[[ Records provided, beginning ]]

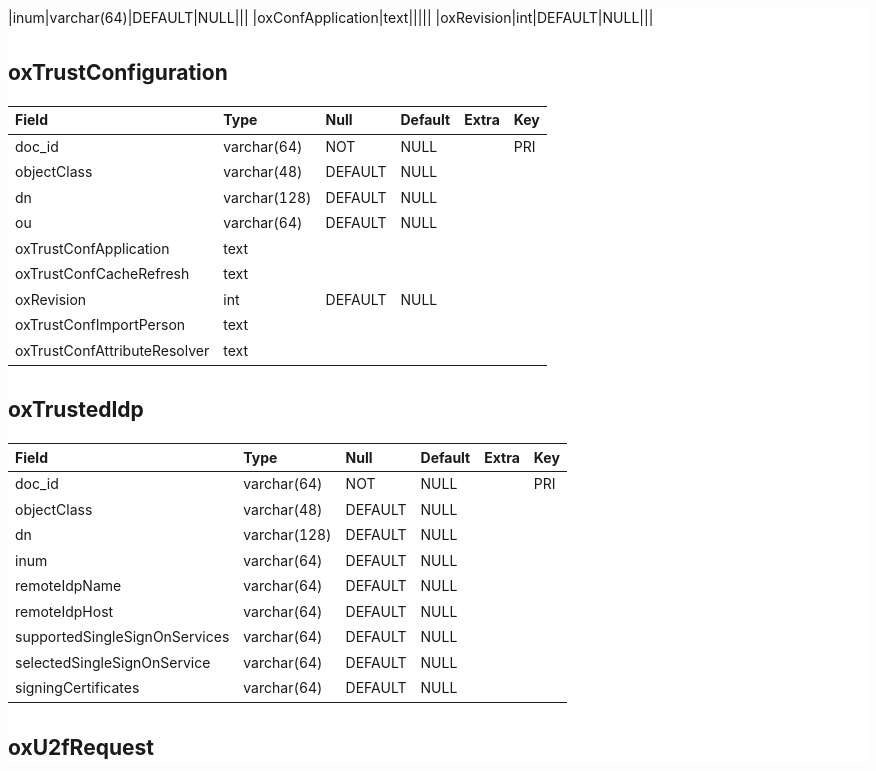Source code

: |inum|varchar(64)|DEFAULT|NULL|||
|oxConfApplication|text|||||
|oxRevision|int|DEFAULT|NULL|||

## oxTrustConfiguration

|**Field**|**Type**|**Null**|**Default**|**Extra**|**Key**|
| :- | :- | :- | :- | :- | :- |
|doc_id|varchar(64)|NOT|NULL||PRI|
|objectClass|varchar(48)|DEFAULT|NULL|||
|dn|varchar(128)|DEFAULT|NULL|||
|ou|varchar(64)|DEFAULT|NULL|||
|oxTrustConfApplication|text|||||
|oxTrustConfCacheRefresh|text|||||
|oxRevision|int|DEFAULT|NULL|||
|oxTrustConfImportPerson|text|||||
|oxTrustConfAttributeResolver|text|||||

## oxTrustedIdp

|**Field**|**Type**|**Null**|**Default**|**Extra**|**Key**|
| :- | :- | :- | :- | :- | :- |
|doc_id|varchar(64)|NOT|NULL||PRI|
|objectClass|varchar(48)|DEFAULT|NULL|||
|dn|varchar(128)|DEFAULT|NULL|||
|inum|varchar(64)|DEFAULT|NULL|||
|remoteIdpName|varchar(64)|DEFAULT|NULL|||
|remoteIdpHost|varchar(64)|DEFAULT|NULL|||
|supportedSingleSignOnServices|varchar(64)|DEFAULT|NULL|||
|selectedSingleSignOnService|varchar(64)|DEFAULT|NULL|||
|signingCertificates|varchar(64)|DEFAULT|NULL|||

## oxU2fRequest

[[ Records provided, end ]]
[[ Records provided, beginning ]]

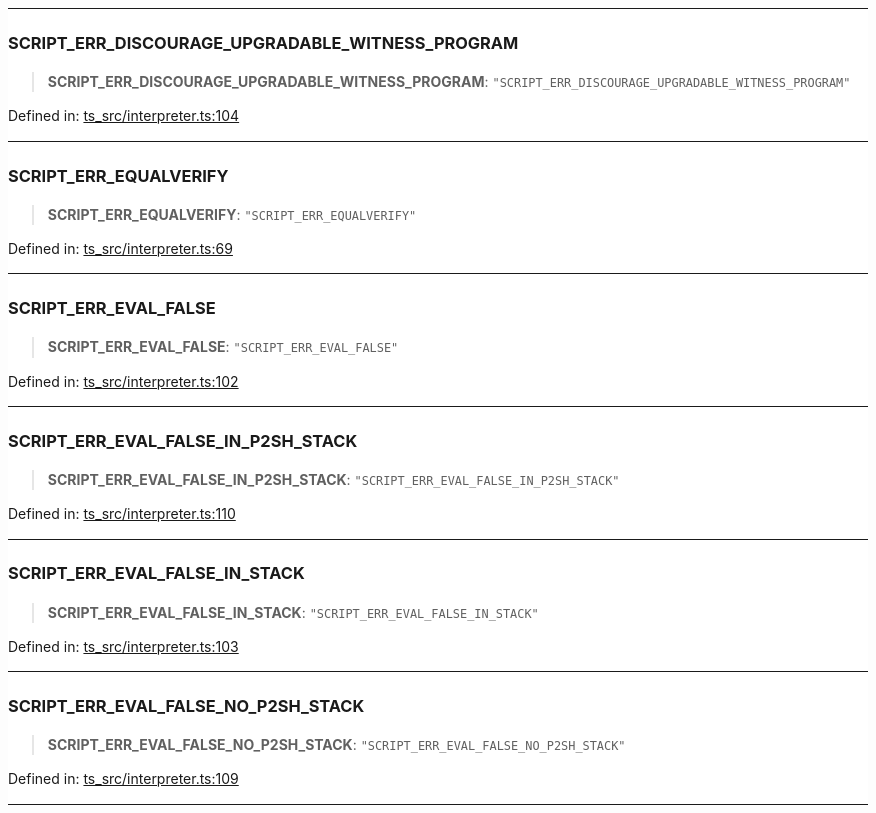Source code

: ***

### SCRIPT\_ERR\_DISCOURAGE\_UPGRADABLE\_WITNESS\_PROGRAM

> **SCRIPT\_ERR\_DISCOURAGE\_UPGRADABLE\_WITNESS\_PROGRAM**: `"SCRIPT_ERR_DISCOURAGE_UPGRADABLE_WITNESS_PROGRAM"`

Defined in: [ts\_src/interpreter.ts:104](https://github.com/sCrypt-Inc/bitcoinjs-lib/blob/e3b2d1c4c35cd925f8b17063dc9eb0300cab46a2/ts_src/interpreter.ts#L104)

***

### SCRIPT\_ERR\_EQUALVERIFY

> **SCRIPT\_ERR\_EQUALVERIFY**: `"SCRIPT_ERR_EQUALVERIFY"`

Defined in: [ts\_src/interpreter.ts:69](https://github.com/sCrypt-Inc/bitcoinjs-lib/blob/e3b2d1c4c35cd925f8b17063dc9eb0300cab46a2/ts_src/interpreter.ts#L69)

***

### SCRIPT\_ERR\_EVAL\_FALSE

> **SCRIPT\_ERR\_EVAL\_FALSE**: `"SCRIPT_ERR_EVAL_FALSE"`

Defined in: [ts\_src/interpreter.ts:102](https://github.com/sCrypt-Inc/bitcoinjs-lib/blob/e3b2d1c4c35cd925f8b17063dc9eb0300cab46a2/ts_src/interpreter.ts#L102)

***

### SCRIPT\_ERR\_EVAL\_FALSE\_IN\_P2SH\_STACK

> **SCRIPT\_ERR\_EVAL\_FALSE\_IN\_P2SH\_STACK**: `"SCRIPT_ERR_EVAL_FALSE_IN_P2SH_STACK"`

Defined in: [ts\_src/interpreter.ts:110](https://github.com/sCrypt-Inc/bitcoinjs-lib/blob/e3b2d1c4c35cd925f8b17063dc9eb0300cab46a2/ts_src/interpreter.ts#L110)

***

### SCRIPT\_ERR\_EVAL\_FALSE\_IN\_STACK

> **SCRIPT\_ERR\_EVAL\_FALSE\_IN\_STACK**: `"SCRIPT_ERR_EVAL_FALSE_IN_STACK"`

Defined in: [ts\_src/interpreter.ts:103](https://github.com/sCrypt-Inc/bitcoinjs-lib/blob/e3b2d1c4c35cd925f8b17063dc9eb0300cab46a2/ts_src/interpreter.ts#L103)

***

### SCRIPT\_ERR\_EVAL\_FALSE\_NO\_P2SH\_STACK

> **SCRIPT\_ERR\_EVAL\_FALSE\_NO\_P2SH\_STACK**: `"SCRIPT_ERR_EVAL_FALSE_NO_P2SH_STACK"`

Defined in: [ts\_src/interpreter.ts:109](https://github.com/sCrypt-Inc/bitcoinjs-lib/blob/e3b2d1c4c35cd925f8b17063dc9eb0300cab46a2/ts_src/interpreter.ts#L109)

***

[[ Records provided, end ]]

* The task: Look above for every line with the word "interpreter" and copy it.

* Reply to the exercise:
Defined in: [ts\_src/interpreter.ts:104](https://github.com/sCrypt-Inc/bitcoinjs-lib/blob/e3b2d1c4c35cd925f8b17063dc9eb0300cab46a2/ts_src/interpreter.ts#L104)
Defined in: [ts\_src/interpreter.ts:69](https://github.com/sCrypt-Inc/bitcoinjs-lib/blob/e3b2d1c4c35cd925f8b17063dc9eb0300cab46a2/ts_src/interpreter.ts#L69)
Defined in: [ts\_src/interpreter.ts:102](https://github.com/sCrypt-Inc/bitcoinjs-lib/blob/e3b2d1c4c35cd925f8b17063dc9eb0300cab46a2/ts_src/interpreter.ts#L102)
Defined in: [ts\_src/interpreter.ts:110](https://github.com/sCrypt-Inc/bitcoinjs-lib/blob/e3b2d1c4c35cd925f8b17063dc9eb0300cab46a2/ts_src/interpreter.ts#L110)
Defined in: [ts\_src/interpreter.ts:103](https://github.com/sCrypt-Inc/bitcoinjs-lib/blob/e3b2d1c4c35cd925f8b17063dc9eb0300cab46a2/ts_src/interpreter.ts#L103)
Defined in: [ts\_src/interpreter.ts:109](https://github.com/sCrypt-Inc/bitcoinjs-lib/blob/e3b2d1c4c35cd925f8b17063dc9eb0300cab46a2/ts_src/interpreter.ts#L109)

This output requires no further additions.